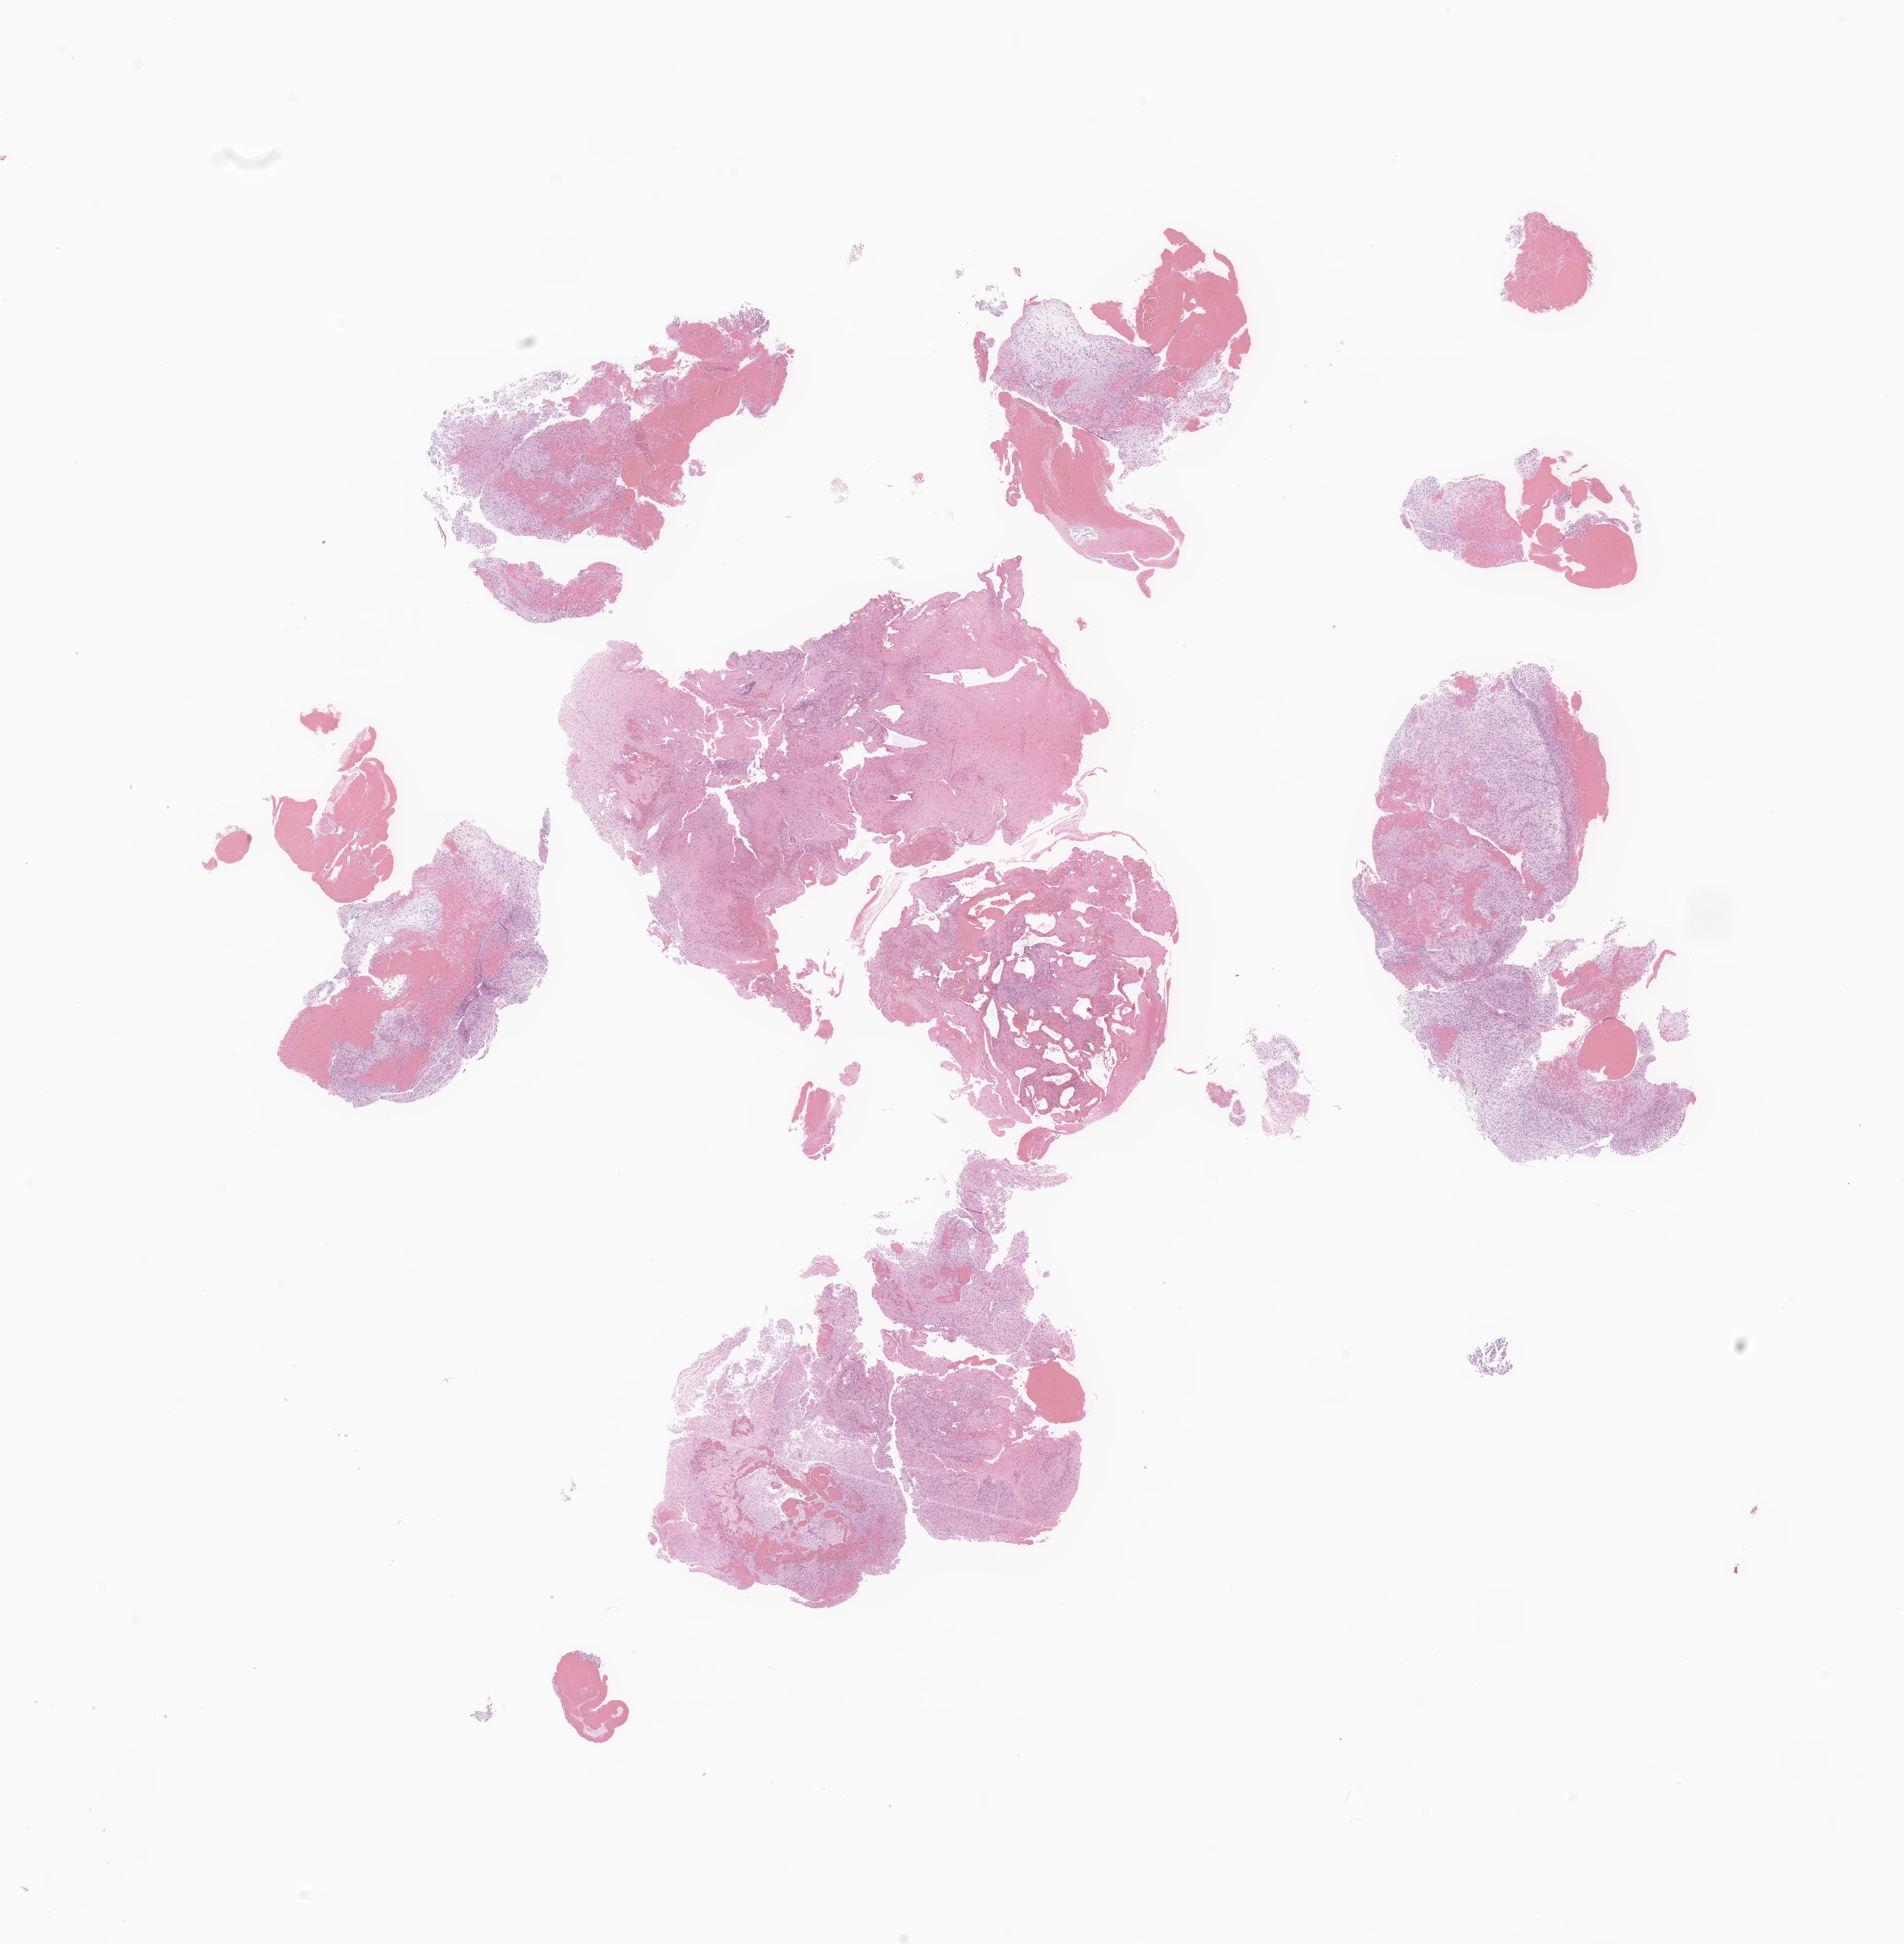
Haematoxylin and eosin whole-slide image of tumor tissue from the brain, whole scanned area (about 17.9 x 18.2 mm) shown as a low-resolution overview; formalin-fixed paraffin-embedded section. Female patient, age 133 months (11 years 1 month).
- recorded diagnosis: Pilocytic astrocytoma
==
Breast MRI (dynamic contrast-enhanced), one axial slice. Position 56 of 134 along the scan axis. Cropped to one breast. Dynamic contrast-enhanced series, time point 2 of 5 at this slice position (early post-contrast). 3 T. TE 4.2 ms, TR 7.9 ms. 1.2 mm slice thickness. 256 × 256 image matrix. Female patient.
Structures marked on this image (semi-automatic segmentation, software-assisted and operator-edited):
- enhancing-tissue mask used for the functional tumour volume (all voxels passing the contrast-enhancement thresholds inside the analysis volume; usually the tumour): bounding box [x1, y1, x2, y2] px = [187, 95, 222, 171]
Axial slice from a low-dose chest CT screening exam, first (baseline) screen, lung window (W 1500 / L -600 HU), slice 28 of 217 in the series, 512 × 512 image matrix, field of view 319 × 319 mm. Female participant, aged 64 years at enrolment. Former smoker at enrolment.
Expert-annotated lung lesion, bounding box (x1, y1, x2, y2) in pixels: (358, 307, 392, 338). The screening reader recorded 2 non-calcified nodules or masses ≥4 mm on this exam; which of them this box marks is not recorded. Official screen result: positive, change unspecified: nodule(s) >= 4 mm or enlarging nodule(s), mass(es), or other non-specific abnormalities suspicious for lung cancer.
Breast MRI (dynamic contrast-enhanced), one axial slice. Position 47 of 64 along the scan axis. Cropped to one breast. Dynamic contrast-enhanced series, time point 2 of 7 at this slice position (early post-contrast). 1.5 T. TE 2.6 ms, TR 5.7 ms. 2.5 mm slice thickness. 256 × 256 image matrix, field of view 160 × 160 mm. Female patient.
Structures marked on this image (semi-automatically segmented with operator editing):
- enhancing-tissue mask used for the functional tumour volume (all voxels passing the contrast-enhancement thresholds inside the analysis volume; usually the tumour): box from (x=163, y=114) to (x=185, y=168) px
* * *
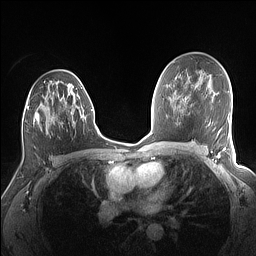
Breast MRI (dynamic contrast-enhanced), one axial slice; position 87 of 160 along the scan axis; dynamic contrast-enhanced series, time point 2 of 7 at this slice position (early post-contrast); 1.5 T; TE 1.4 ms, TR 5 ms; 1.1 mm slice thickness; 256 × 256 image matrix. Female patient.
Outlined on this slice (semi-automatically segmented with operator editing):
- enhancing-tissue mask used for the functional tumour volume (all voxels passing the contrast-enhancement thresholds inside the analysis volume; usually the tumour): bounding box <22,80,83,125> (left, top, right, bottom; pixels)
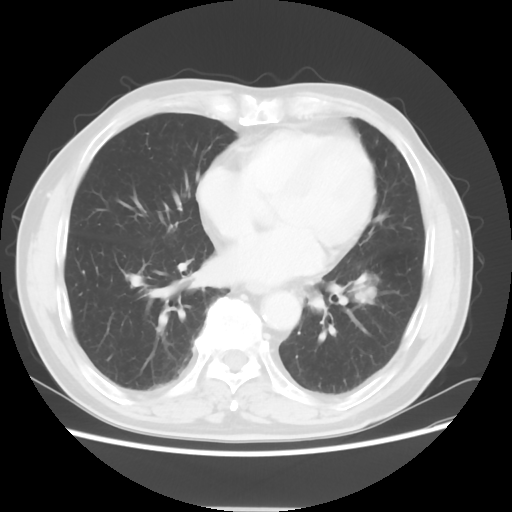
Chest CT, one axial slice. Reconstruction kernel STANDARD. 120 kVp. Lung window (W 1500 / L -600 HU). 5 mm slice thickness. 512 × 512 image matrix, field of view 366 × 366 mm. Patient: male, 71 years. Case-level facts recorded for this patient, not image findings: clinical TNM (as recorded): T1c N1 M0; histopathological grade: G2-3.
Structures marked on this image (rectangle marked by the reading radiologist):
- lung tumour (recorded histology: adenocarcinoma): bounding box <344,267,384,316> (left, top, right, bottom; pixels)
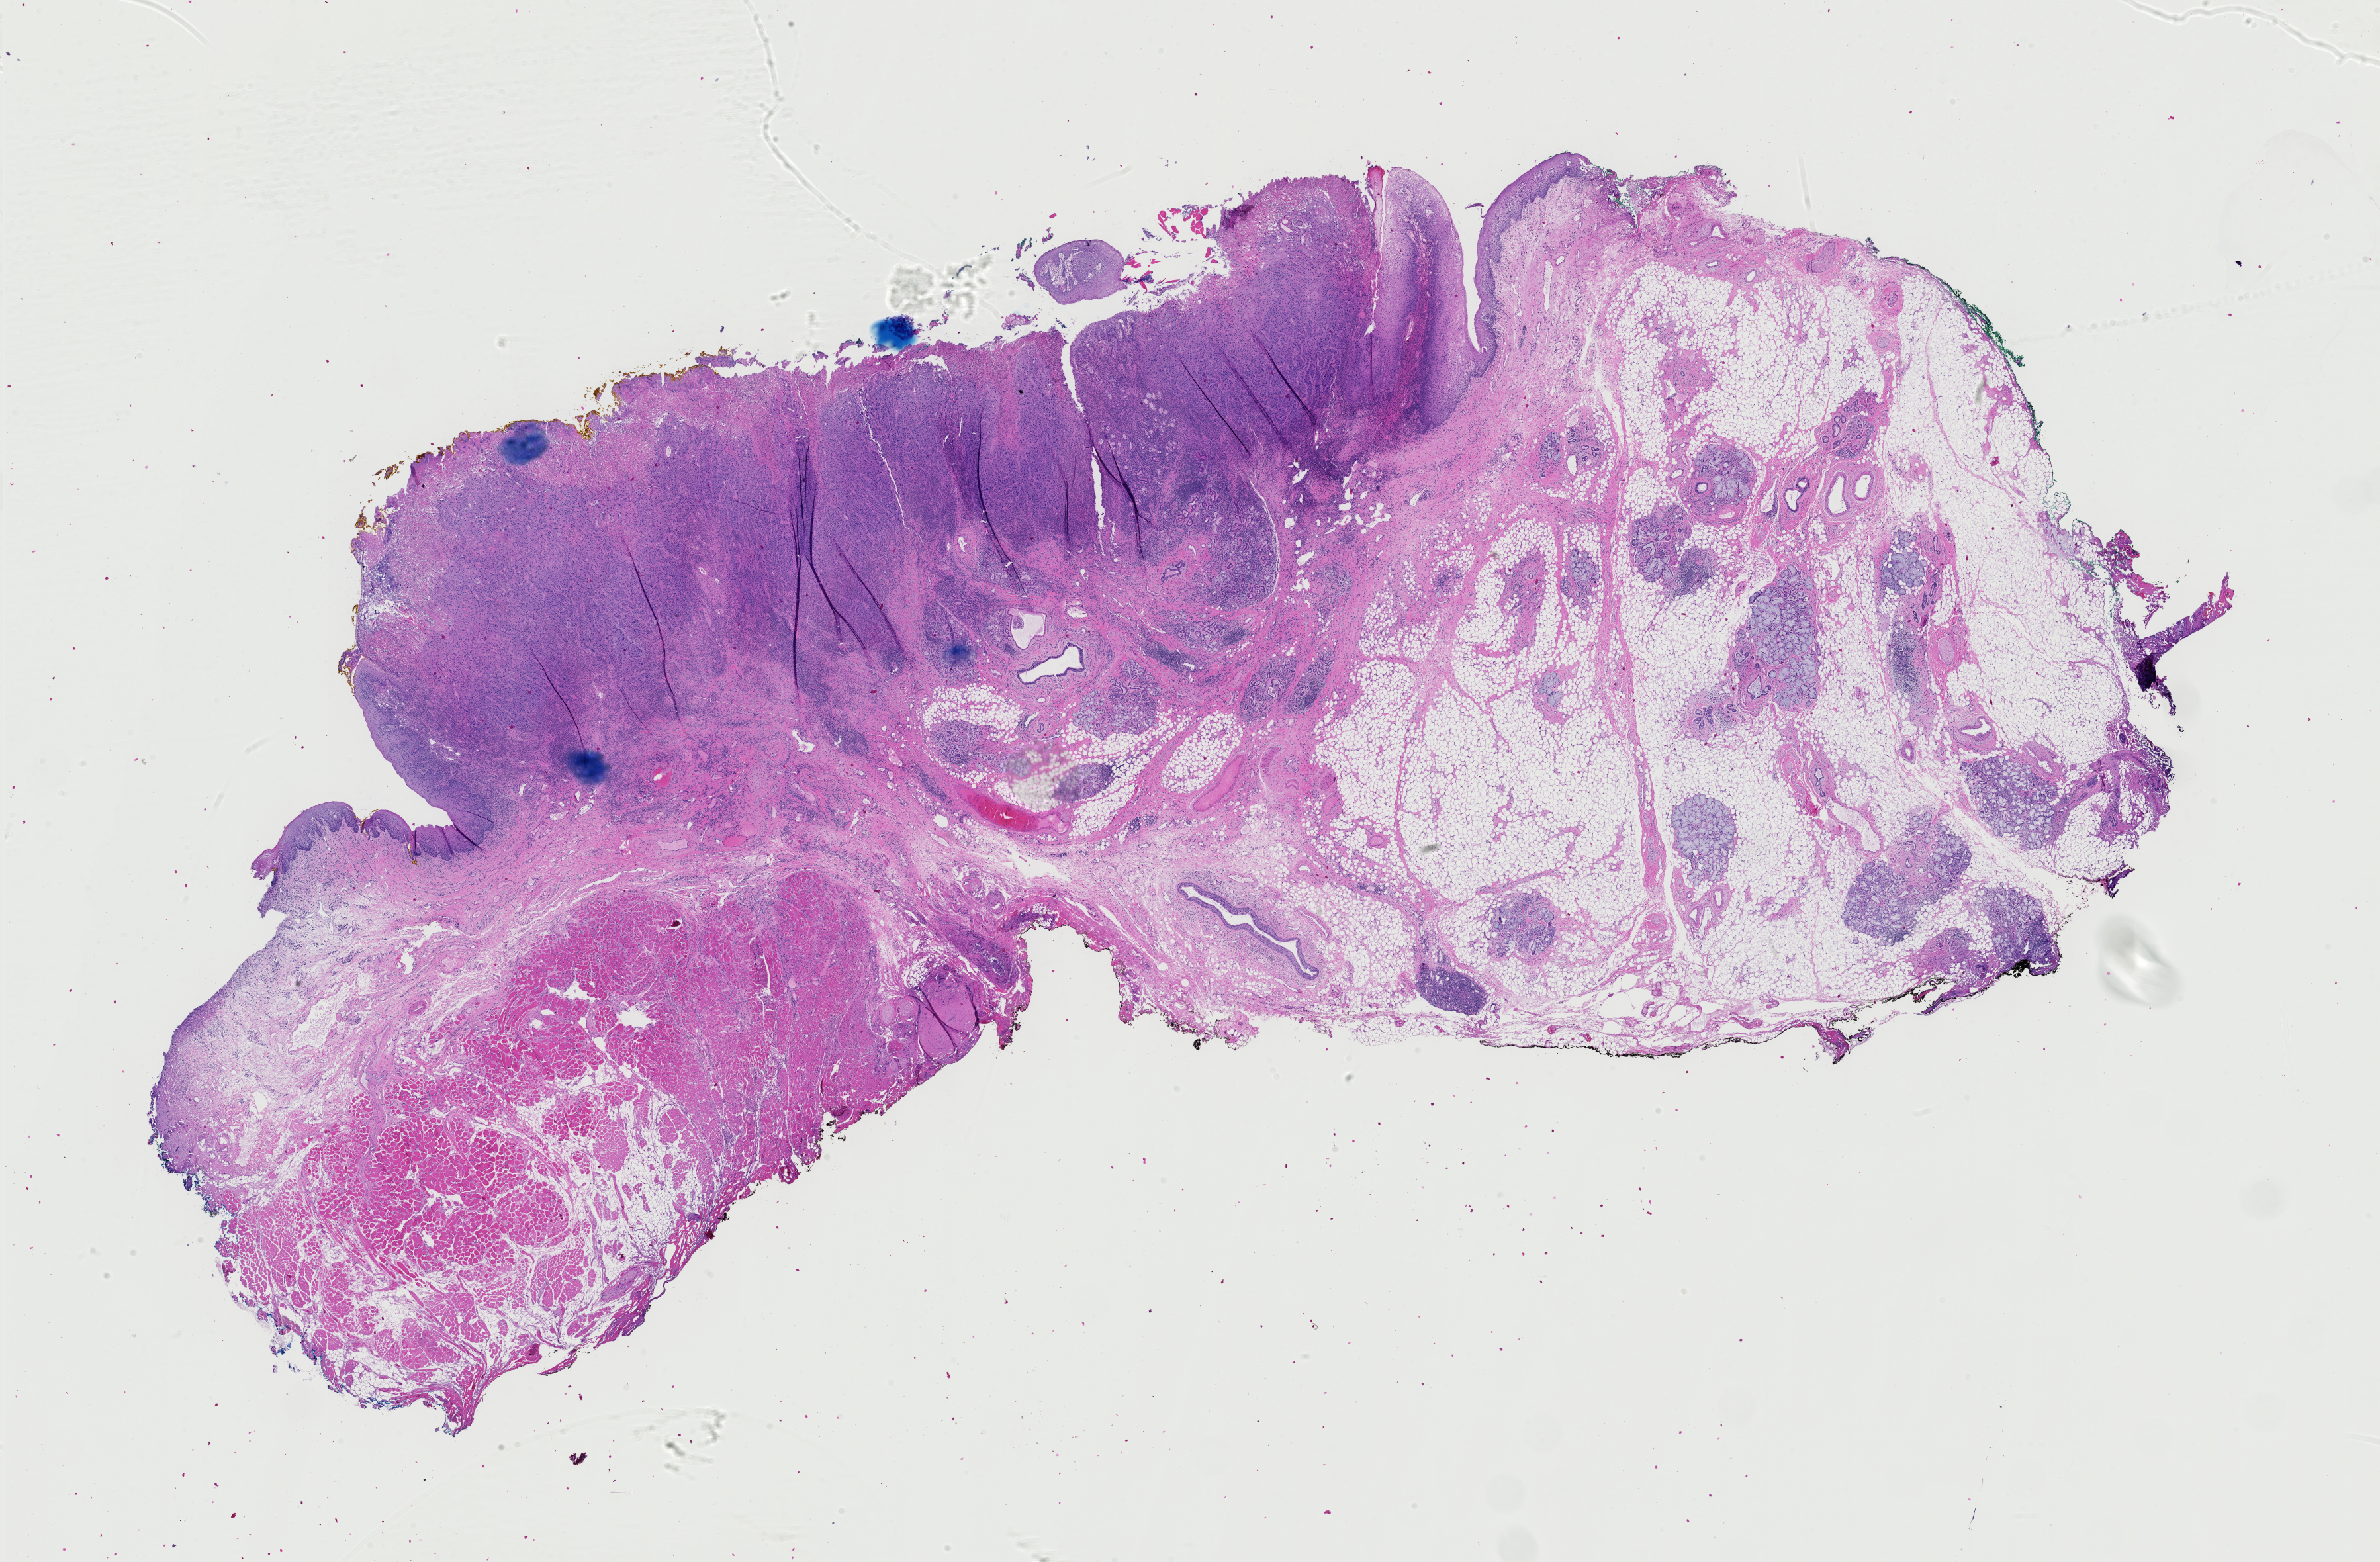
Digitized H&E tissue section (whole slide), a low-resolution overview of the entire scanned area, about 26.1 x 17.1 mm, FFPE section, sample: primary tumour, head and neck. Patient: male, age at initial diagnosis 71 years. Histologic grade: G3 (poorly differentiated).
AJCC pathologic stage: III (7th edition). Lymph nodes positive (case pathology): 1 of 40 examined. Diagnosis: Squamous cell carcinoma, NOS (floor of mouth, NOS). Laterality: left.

Directions for this task:
From the line holding "mm. Female patient." to the line holding "(x=185, y=168) px", inclusive, restate each line above exactly as written.

Answer to the problem:
Breast MRI (dynamic contrast-enhanced), one axial slice. Position 47 of 64 along the scan axis. Cropped to one breast. Dynamic contrast-enhanced series, time point 2 of 7 at this slice position (early post-contrast). 1.5 T. TE 2.6 ms, TR 5.7 ms. 2.5 mm slice thickness. 256 × 256 image matrix, field of view 160 × 160 mm. Female patient.
Structures marked on this image (semi-automatically segmented with operator editing):
- enhancing-tissue mask used for the functional tumour volume (all voxels passing the contrast-enhancement thresholds inside the analysis volume; usually the tumour): box from (x=163, y=114) to (x=185, y=168) px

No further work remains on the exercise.